Oct. 11 (NASA) confirmed Saturday that the first commercial manned mission of SpaceX’s Manned Dragon spacecraft has been postponed from its scheduled October 31 launch “no earlier than early November or mid-November.” During that time, SpaceX will examine and improve the Falcon 9 rocket engine, which recently experienced an anomaly while trying to launch a GPS navigation satellite.
On October 2, the Falcon 9 rocket attempted to launch a GPS satellite at Cape Canaveral, and two seconds before launch, the computer that controls the countdown aborted the launch because of engine problems. Elon Musk, SpaceX’s founder and chief executive, said after the launch was suspended that the countdown had been halted because of “an unexpected increase in pressure from the turbine’s mechanical gas generator.” The turbine mechanical gas generator is a device on the main engine of the Merlin used on the Falcon 9 rocket to drive the engine’s turbine pump.
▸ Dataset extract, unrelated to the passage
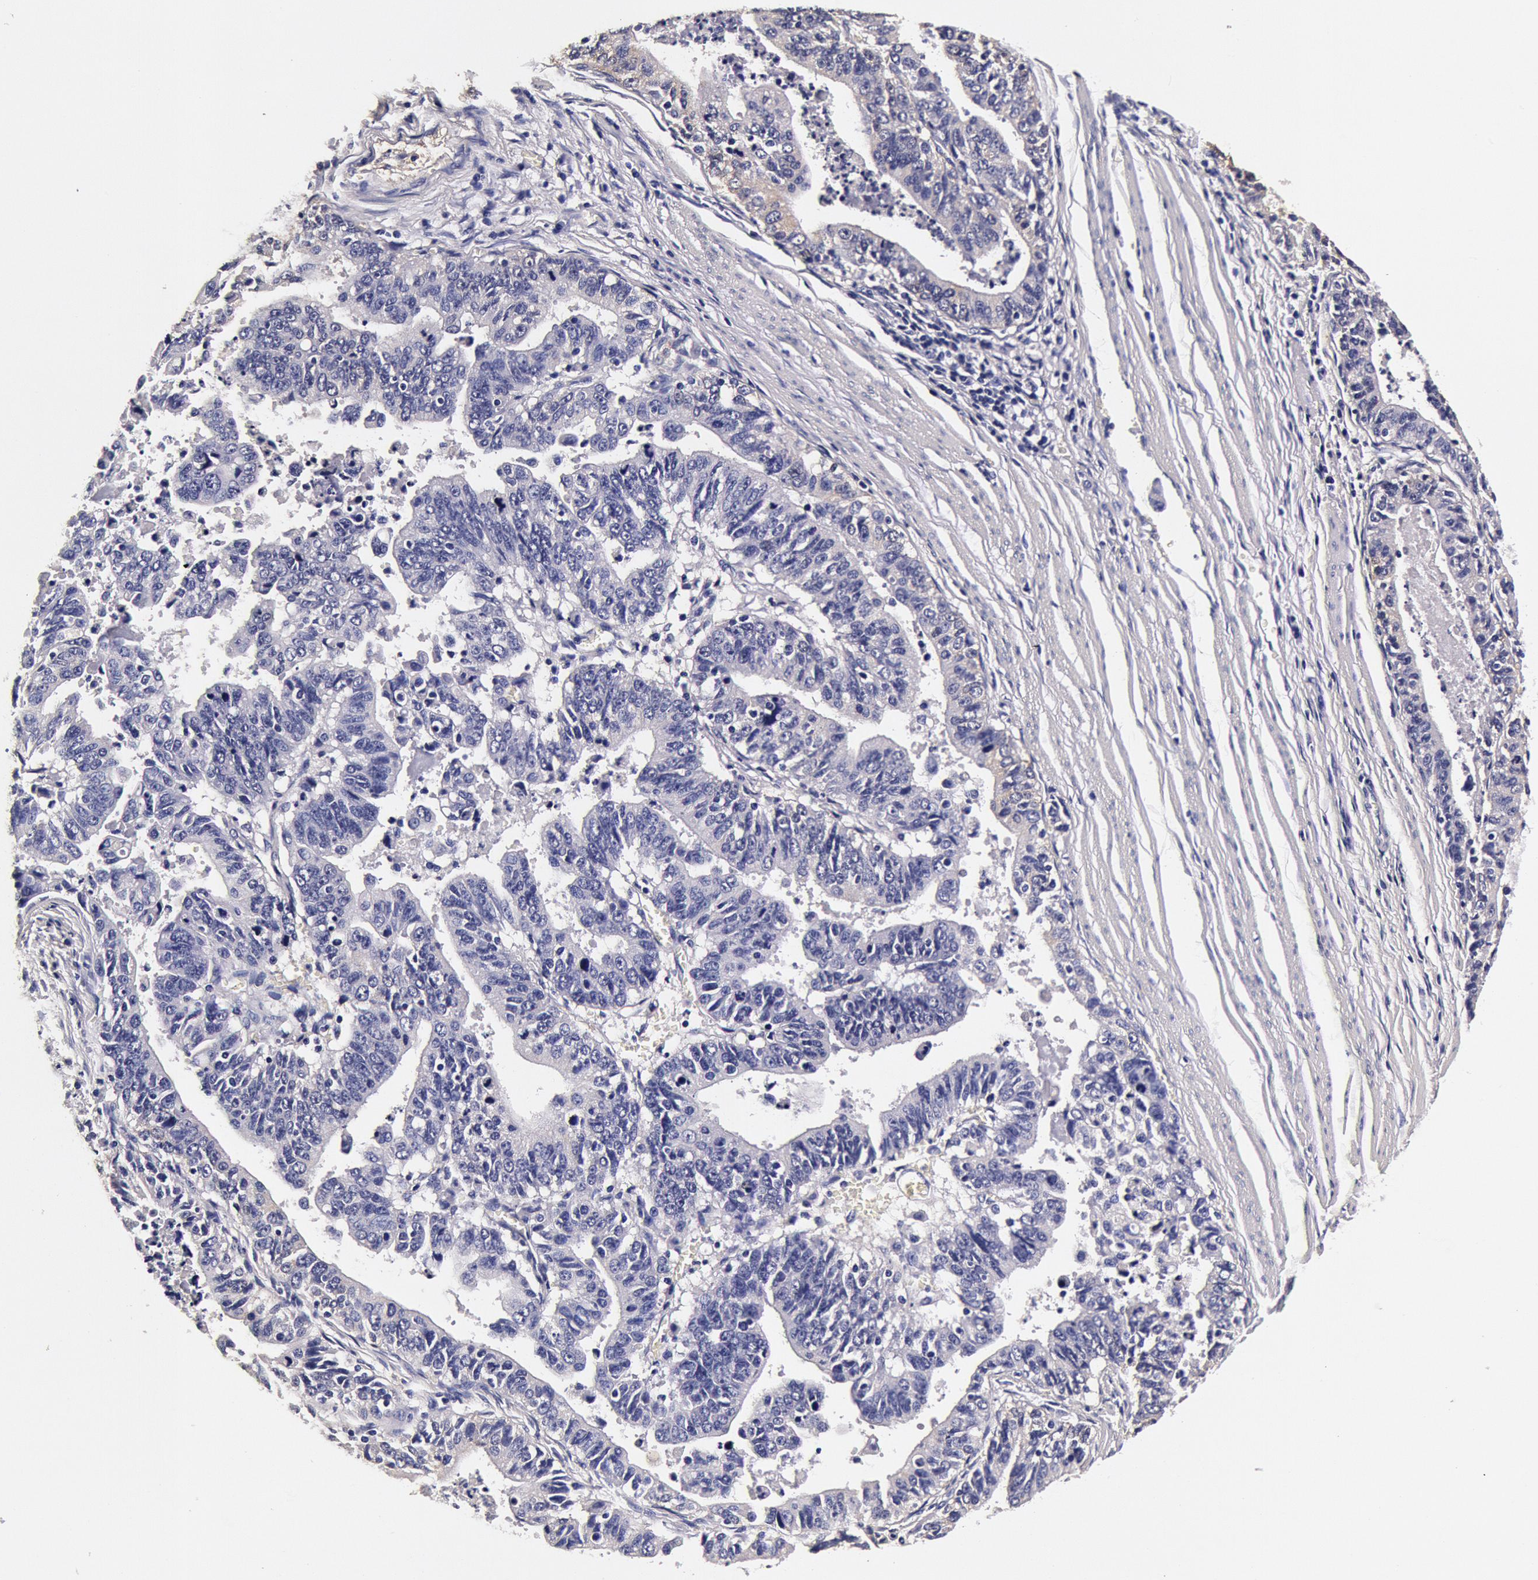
{"staining": {"intensity": "negative", "quantity": "none", "location": "none"}, "tissue": "stomach cancer", "cell_type": "Tumor cells", "image_type": "cancer", "snomed": [{"axis": "morphology", "description": "Adenocarcinoma, NOS"}, {"axis": "topography", "description": "Stomach, upper"}], "caption": "Tumor cells are negative for brown protein staining in stomach cancer.", "gene": "CCDC22", "patient": {"sex": "female", "age": 50}}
Figure 1: Four astronauts on NASA’s first commercial manned mission aboard the SpaceX manned Dragon spacecraft are being trained.
Although the Falcon 9 rocket, which launches the next generation of GPS navigation satellites for the U.S. Space Force, was grounded, SpaceX successfully launched two other Falcon 9 rockets from NASA’s Kennedy Space Center launch pad on October 6, sending 60 Starlink Internet satellites into orbit.
NASA said in a statement Saturday that delaying SpaceX’s first commercial manned mission from October 31 will give SpaceX more time to “complete hardware tests and data reviews, while the company is evaluating the unusual behavior of the Falcon 9 rocket’s first-stage engine gas generator during a recent non-NASA mission launch.” “
The manned Dragon spacecraft’s first commercial manned mission will use the same type of Falcon 9 rocket launched by GPS navigation and Starlink satellites. NASA says it has a “full understanding” of SpaceX’s launch and test data. SpaceX has developed a manned Dragon spacecraft and signed a multibly-dollar contract with NASA to help it transport astronauts between Earth and the International Space Station.
“We have a strong partnership with SpaceX,” said Kathy Lueders, deputy director of NASA’s Human Exploration and Operations Mission Council. As SpaceX accelerates the pace of its mission, it does give us a deeper understanding of the business system and help us make informed decisions about the state of the mission. Our team is actively studying this finding, and we should get more details in the coming week. “
Photo SpaceX’s manned spacecraft was secured to an uncharged trunk at Cape Canaveral Air Force Station in Florida on October 2.
NASA’s Mike Hopkins, pilot Victor Glover, mission specialist Shannon Walker and Japanese astronaut Soichi Noguchi will begin a roughly six-month expedition to the International Space Station aboard a manned Dragon spacecraft. The four astronauts will lift off from launch pad 39A at NASA’s Kennedy Space Center.
Hopkins and his astronauts will work on the space station along with NASA flight engineer Kate Rubins, Russian cosmonauts Sergey Ryzhikov and Sergey Kudi-Sverchkov. Among them, Rizkov, Kud-Sverchkov and Rubins are scheduled to launch next Wednesday from the Baikonur Cosmodrome in Kazakhstan aboard the Russian Soyuz spacecraft.
The first commercial manned mission was named Crew-1 after NASA astronauts Doug Hurley and Bob Behnken completed a 64-day manned dragon mission. Hurley and Benken were sent to the space station on May 30, returned to Earth on August 4 and splashed in the Gulf of Mexico. It was the first time an American astronaut had entered space from the U.S. mainland since the shuttle was retired in 2011.